China’s fascination with numbers is not new, and as the global economy slows in 2009, it has decided to fixate on the magic number 8, this time in the form of the predicted GDP growth number for this year.
State media has reported that an 8% growth rate is considered necessary to absorb new workers entering the labor force. On the face of it, that may seem somewhat arbitrary, not to mention ambitious, given that so many incalculable factors are tied into that single figure.
But China controls more of those factors than does the US, which is now fighting to see any growth at all this year. The Chinese have cash, both in the government coffers and in terms of personal savings stacked up in banks, and the major Chinese companies are dramatically underleveraged compared to most companies in the West. Beijing can order the release of credit in a way Western governments cannot, and they can spend as much as they like on infrastructure.
Even so, 8% growth for this year sounds optimistic, and some government officials – such as Liu Mingkang, the China Banking Regulatory Commission’s chairman – have expressed doubts about whether it will be achieved. There is a fear that if 8% growth is not reached, the unemployment rate could lead to widespread instability.
Over-emphasis on 8% as the cutoff point between stability and instability is not helpful. It would be foolish to assume that a 7.5% growth rate would certainly lead to unrest, just as it would be silly to assume 8% growth would avoid it.
Numbers are also very flexible in this country, and just as it has been argued that China has tended to under-report growth in boom years, we can expect the opposite to happen when times are tight.

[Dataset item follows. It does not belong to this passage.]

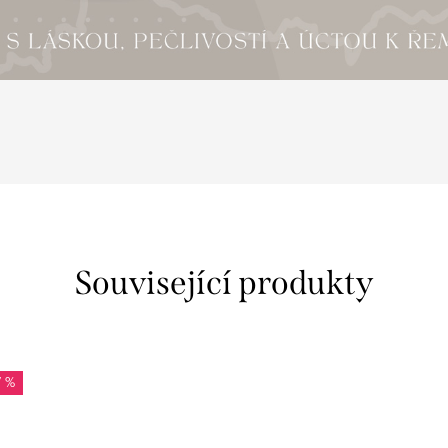
Související produkty
7 %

The alternative view is that 8% growth for China in 2009 is achievable, even if it means relying on the multiplier effect of infrastructure spending and building a freeway to every village in the country.
The longer-term issues are harder to control and the outlook harder to guess. There is a view that China may find it trickier to emerge from this crisis than Western nations for structural reasons. But one step at a time is the approach China and many other governments will take for now. First get safely through 2009, then think about 2010.